Invariant tensors and the cyclic sieving phenomenon

TL;DR

This paper constructs numerous examples of the cyclic sieving phenomenon using the representation theory of semi-simple Lie algebras, linking crystal bases, promotion operators, and symmetric group actions.

Contribution

It introduces a general framework for realizing the cyclic sieving phenomenon via invariant tensors and crystal bases in Lie algebra representations.

Findings

Constructed cyclic sieving triples from crystal bases and promotion operators.
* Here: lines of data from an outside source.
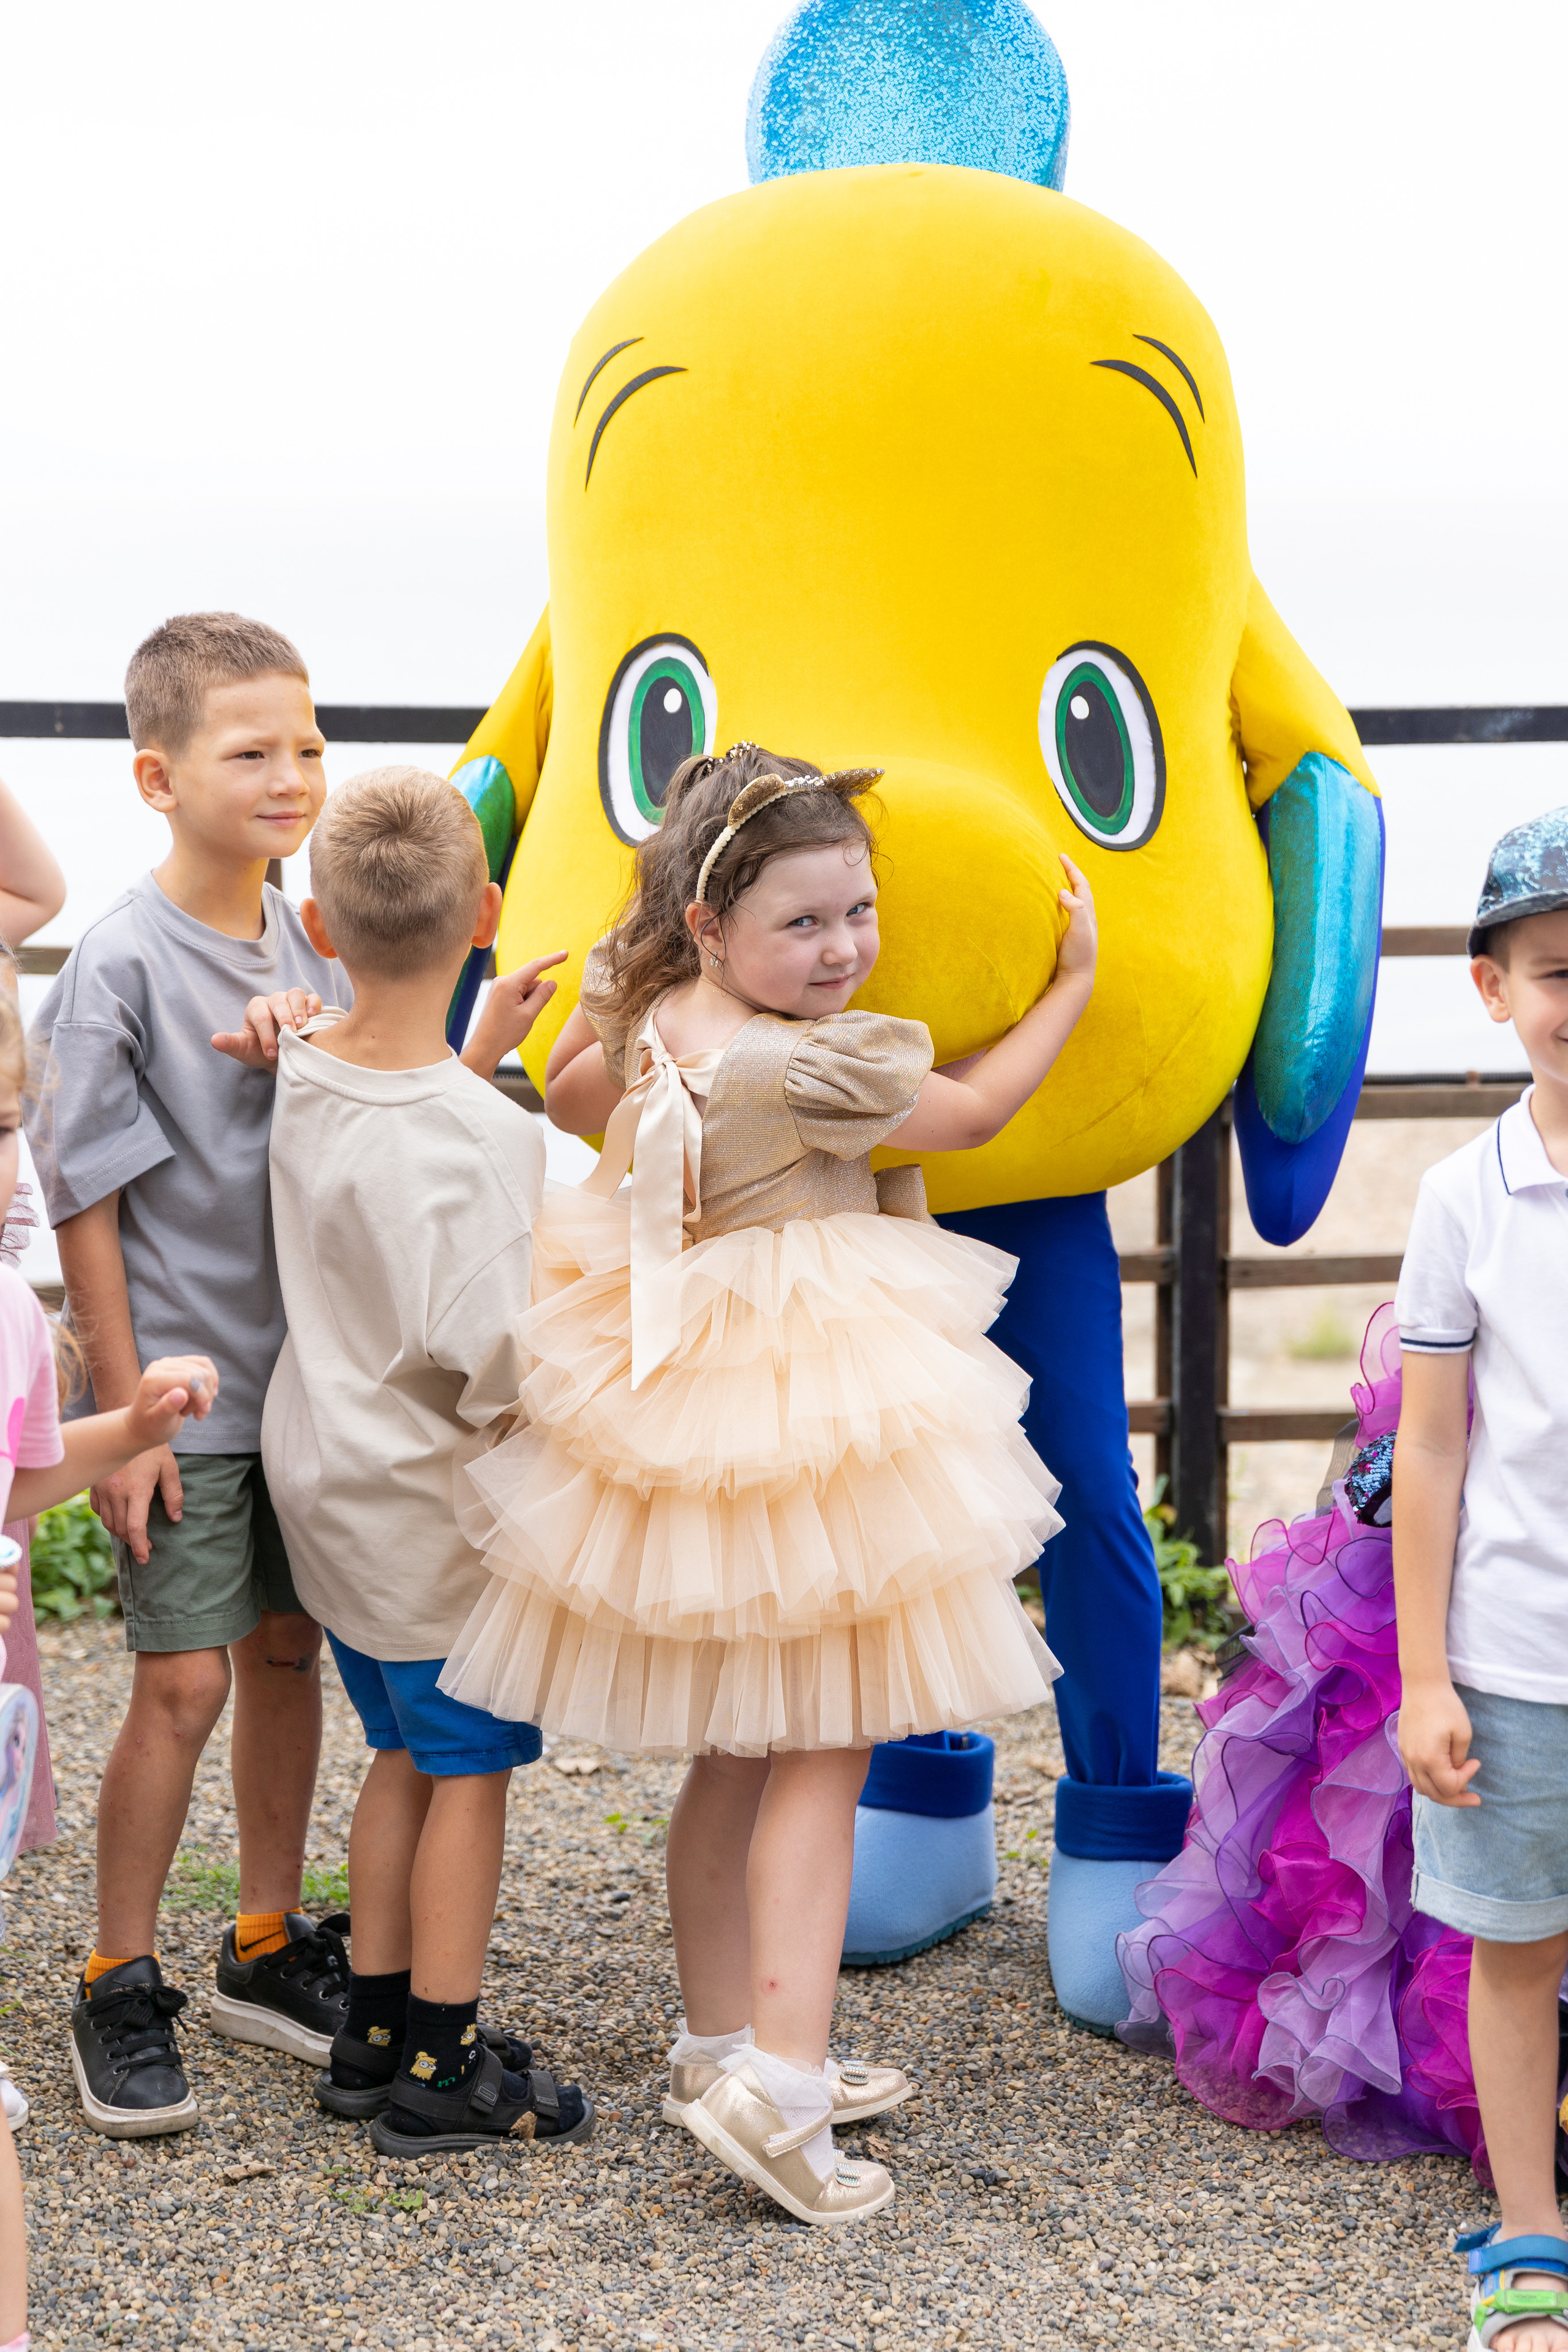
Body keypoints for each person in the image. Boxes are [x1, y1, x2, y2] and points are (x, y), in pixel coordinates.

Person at [437, 742, 1091, 2225]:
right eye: (803, 923)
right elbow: (974, 1116)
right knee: (824, 1744)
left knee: (740, 1744)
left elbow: (575, 1093)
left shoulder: (660, 1009)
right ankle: (783, 2096)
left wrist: (628, 985)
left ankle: (719, 2043)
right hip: (804, 1392)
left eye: (856, 912)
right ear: (714, 924)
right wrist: (1068, 987)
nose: (843, 947)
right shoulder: (807, 1064)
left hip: (695, 1387)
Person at [217, 766, 594, 2155]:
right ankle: (442, 2064)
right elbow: (488, 1353)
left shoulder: (304, 1066)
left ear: (318, 924)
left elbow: (390, 1122)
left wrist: (469, 1046)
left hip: (326, 1482)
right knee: (469, 1773)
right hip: (431, 1507)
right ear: (486, 913)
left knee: (398, 1755)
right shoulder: (490, 1136)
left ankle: (368, 2035)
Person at [26, 612, 352, 2136]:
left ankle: (265, 1943)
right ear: (157, 779)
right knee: (181, 1678)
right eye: (251, 752)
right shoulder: (118, 961)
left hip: (313, 1389)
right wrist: (127, 1415)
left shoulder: (314, 942)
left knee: (289, 1651)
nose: (290, 776)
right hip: (185, 1400)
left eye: (309, 746)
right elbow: (81, 1200)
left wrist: (327, 1041)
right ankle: (117, 1973)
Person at [0, 983, 219, 2339]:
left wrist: (126, 1425)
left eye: (2, 1128)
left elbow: (21, 1480)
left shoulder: (10, 1318)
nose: (5, 1171)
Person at [1393, 809, 1568, 2352]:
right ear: (1491, 988)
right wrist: (1423, 1676)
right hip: (1517, 1653)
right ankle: (1526, 2238)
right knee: (1515, 1954)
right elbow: (1432, 1450)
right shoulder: (1461, 1198)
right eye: (1557, 970)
Connected cyclic sieving to invariant tensors in semi-simple Lie algebra representations.

Applied framework to rectangular tableaux using the defining representation of SL(n).

Abstract

We construct a large class of examples of the cyclic sieving phenomenon by expoiting the representation theory of semi-simple Lie algebras. Let $M$ be a finite dimensional representation of a semi-simple Lie algebra and let $B$ be the associated Kashiwara crystal. For $r\ge 0$, the triple $(X,c,P)$ which exhibits the cyclic sieving phenomenon is constructed as follows: the set $X$ is the set of isolated vertices in the crystal $\otimes^rB$; the map $c\colon X\rightarrow X$ is a generalisation of promotion acting on standard tableaux of rectangular shape and the polynomial $P$ is the fake degree of the Frobenius character of a representation of $\mathfrak{S}_r$ related to the natural action of $\mathfrak{S}_r$ on the subspace of invariant tensors in $\otimes^rM$. Taking $M$ to be the defining representation of $\mathrm{SL}(n)$ gives the cyclic sieving phenomenon for rectangular tableaux.